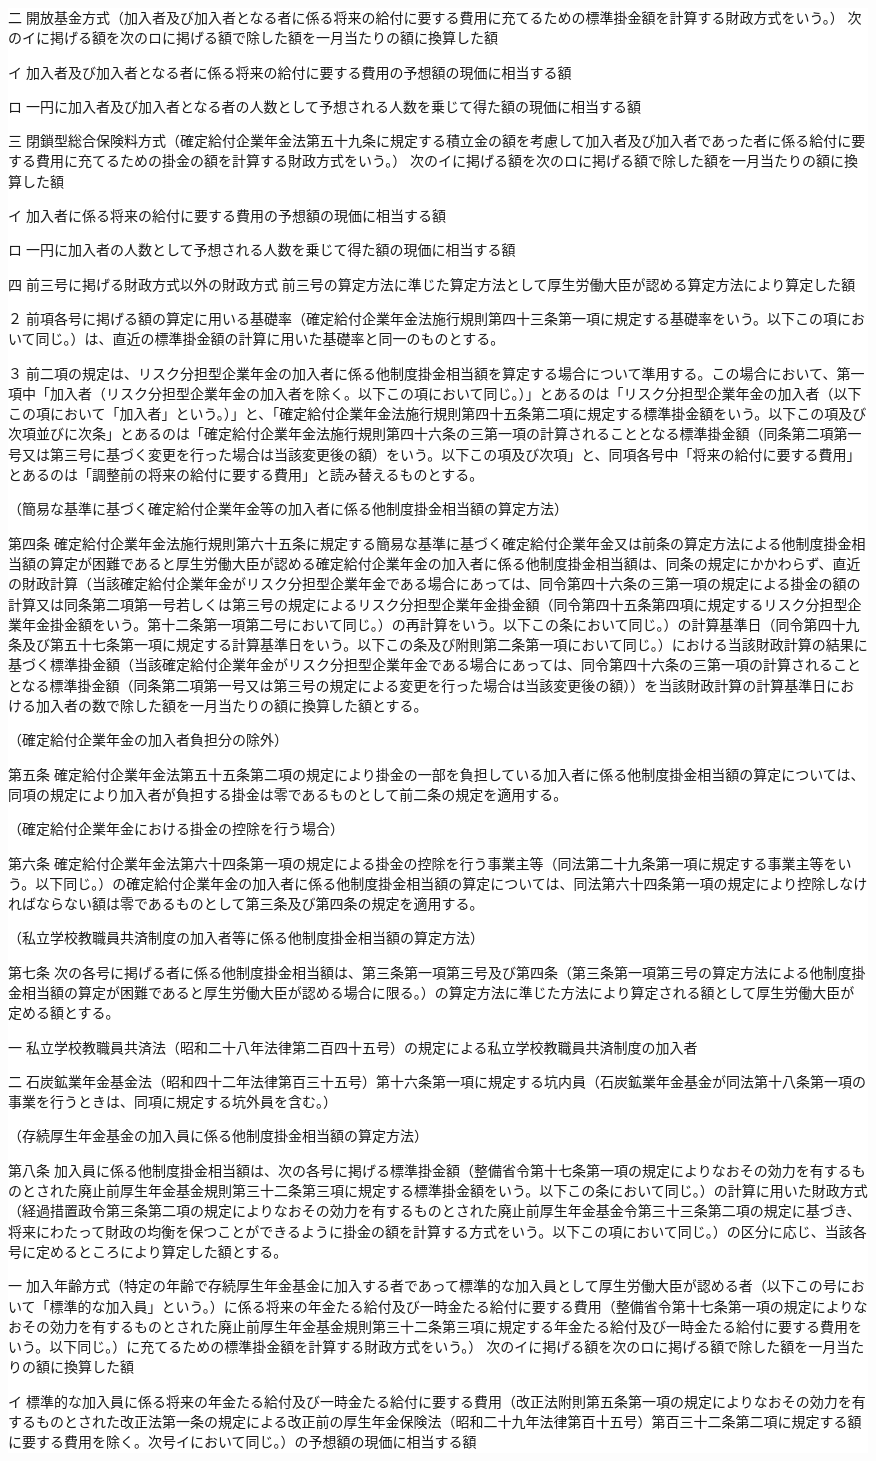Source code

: 二 開放基金方式（加入者及び加入者となる者に係る将来の給付に要する費用に充てるための標準掛金額を計算する財政方式をいう。） 次のイに掲げる額を次のロに掲げる額で除した額を一月当たりの額に換算した額

イ 加入者及び加入者となる者に係る将来の給付に要する費用の予想額の現価に相当する額

ロ 一円に加入者及び加入者となる者の人数として予想される人数を乗じて得た額の現価に相当する額

三 閉鎖型総合保険料方式（確定給付企業年金法第五十九条に規定する積立金の額を考慮して加入者及び加入者であった者に係る給付に要する費用に充てるための掛金の額を計算する財政方式をいう。） 次のイに掲げる額を次のロに掲げる額で除した額を一月当たりの額に換算した額

イ 加入者に係る将来の給付に要する費用の予想額の現価に相当する額

ロ 一円に加入者の人数として予想される人数を乗じて得た額の現価に相当する額

四 前三号に掲げる財政方式以外の財政方式 前三号の算定方法に準じた算定方法として厚生労働大臣が認める算定方法により算定した額

２ 前項各号に掲げる額の算定に用いる基礎率（確定給付企業年金法施行規則第四十三条第一項に規定する基礎率をいう。以下この項において同じ。）は、直近の標準掛金額の計算に用いた基礎率と同一のものとする。

３ 前二項の規定は、リスク分担型企業年金の加入者に係る他制度掛金相当額を算定する場合について準用する。この場合において、第一項中「加入者（リスク分担型企業年金の加入者を除く。以下この項において同じ。）」とあるのは「リスク分担型企業年金の加入者（以下この項において「加入者」という。）」と、「確定給付企業年金法施行規則第四十五条第二項に規定する標準掛金額をいう。以下この項及び次項並びに次条」とあるのは「確定給付企業年金法施行規則第四十六条の三第一項の計算されることとなる標準掛金額（同条第二項第一号又は第三号に基づく変更を行った場合は当該変更後の額）をいう。以下この項及び次項」と、同項各号中「将来の給付に要する費用」とあるのは「調整前の将来の給付に要する費用」と読み替えるものとする。

（簡易な基準に基づく確定給付企業年金等の加入者に係る他制度掛金相当額の算定方法）

第四条 確定給付企業年金法施行規則第六十五条に規定する簡易な基準に基づく確定給付企業年金又は前条の算定方法による他制度掛金相当額の算定が困難であると厚生労働大臣が認める確定給付企業年金の加入者に係る他制度掛金相当額は、同条の規定にかかわらず、直近の財政計算（当該確定給付企業年金がリスク分担型企業年金である場合にあっては、同令第四十六条の三第一項の規定による掛金の額の計算又は同条第二項第一号若しくは第三号の規定によるリスク分担型企業年金掛金額（同令第四十五条第四項に規定するリスク分担型企業年金掛金額をいう。第十二条第一項第二号において同じ。）の再計算をいう。以下この条において同じ。）の計算基準日（同令第四十九条及び第五十七条第一項に規定する計算基準日をいう。以下この条及び附則第二条第一項において同じ。）における当該財政計算の結果に基づく標準掛金額（当該確定給付企業年金がリスク分担型企業年金である場合にあっては、同令第四十六条の三第一項の計算されることとなる標準掛金額（同条第二項第一号又は第三号の規定による変更を行った場合は当該変更後の額））を当該財政計算の計算基準日における加入者の数で除した額を一月当たりの額に換算した額とする。

（確定給付企業年金の加入者負担分の除外）

第五条 確定給付企業年金法第五十五条第二項の規定により掛金の一部を負担している加入者に係る他制度掛金相当額の算定については、同項の規定により加入者が負担する掛金は零であるものとして前二条の規定を適用する。

（確定給付企業年金における掛金の控除を行う場合）

第六条 確定給付企業年金法第六十四条第一項の規定による掛金の控除を行う事業主等（同法第二十九条第一項に規定する事業主等をいう。以下同じ。）の確定給付企業年金の加入者に係る他制度掛金相当額の算定については、同法第六十四条第一項の規定により控除しなければならない額は零であるものとして第三条及び第四条の規定を適用する。

（私立学校教職員共済制度の加入者等に係る他制度掛金相当額の算定方法）

第七条 次の各号に掲げる者に係る他制度掛金相当額は、第三条第一項第三号及び第四条（第三条第一項第三号の算定方法による他制度掛金相当額の算定が困難であると厚生労働大臣が認める場合に限る。）の算定方法に準じた方法により算定される額として厚生労働大臣が定める額とする。

一 私立学校教職員共済法（昭和二十八年法律第二百四十五号）の規定による私立学校教職員共済制度の加入者

二 石炭鉱業年金基金法（昭和四十二年法律第百三十五号）第十六条第一項に規定する坑内員（石炭鉱業年金基金が同法第十八条第一項の事業を行うときは、同項に規定する坑外員を含む。）

（存続厚生年金基金の加入員に係る他制度掛金相当額の算定方法）

第八条 加入員に係る他制度掛金相当額は、次の各号に掲げる標準掛金額（整備省令第十七条第一項の規定によりなおその効力を有するものとされた廃止前厚生年金基金規則第三十二条第三項に規定する標準掛金額をいう。以下この条において同じ。）の計算に用いた財政方式（経過措置政令第三条第二項の規定によりなおその効力を有するものとされた廃止前厚生年金基金令第三十三条第二項の規定に基づき、将来にわたって財政の均衡を保つことができるように掛金の額を計算する方式をいう。以下この項において同じ。）の区分に応じ、当該各号に定めるところにより算定した額とする。

一 加入年齢方式（特定の年齢で存続厚生年金基金に加入する者であって標準的な加入員として厚生労働大臣が認める者（以下この号において「標準的な加入員」という。）に係る将来の年金たる給付及び一時金たる給付に要する費用（整備省令第十七条第一項の規定によりなおその効力を有するものとされた廃止前厚生年金基金規則第三十二条第三項に規定する年金たる給付及び一時金たる給付に要する費用をいう。以下同じ。）に充てるための標準掛金額を計算する財政方式をいう。） 次のイに掲げる額を次のロに掲げる額で除した額を一月当たりの額に換算した額

イ 標準的な加入員に係る将来の年金たる給付及び一時金たる給付に要する費用（改正法附則第五条第一項の規定によりなおその効力を有するものとされた改正法第一条の規定による改正前の厚生年金保険法（昭和二十九年法律第百十五号）第百三十二条第二項に規定する額に要する費用を除く。次号イにおいて同じ。）の予想額の現価に相当する額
----
# Your assignment
Search the preceding listing for "次のイに掲げる額を次のロに掲げる額で除した額を一月当たりの額に換算した額" and extract every line where it is found.

# Task response
: 二 開放基金方式（加入者及び加入者となる者に係る将来の給付に要する費用に充てるための標準掛金額を計算する財政方式をいう。） 次のイに掲げる額を次のロに掲げる額で除した額を一月当たりの額に換算した額
三 閉鎖型総合保険料方式（確定給付企業年金法第五十九条に規定する積立金の額を考慮して加入者及び加入者であった者に係る給付に要する費用に充てるための掛金の額を計算する財政方式をいう。） 次のイに掲げる額を次のロに掲げる額で除した額を一月当たりの額に換算した額
一 加入年齢方式（特定の年齢で存続厚生年金基金に加入する者であって標準的な加入員として厚生労働大臣が認める者（以下この号において「標準的な加入員」という。）に係る将来の年金たる給付及び一時金たる給付に要する費用（整備省令第十七条第一項の規定によりなおその効力を有するものとされた廃止前厚生年金基金規則第三十二条第三項に規定する年金たる給付及び一時金たる給付に要する費用をいう。以下同じ。）に充てるための標準掛金額を計算する財政方式をいう。） 次のイに掲げる額を次のロに掲げる額で除した額を一月当たりの額に換算した額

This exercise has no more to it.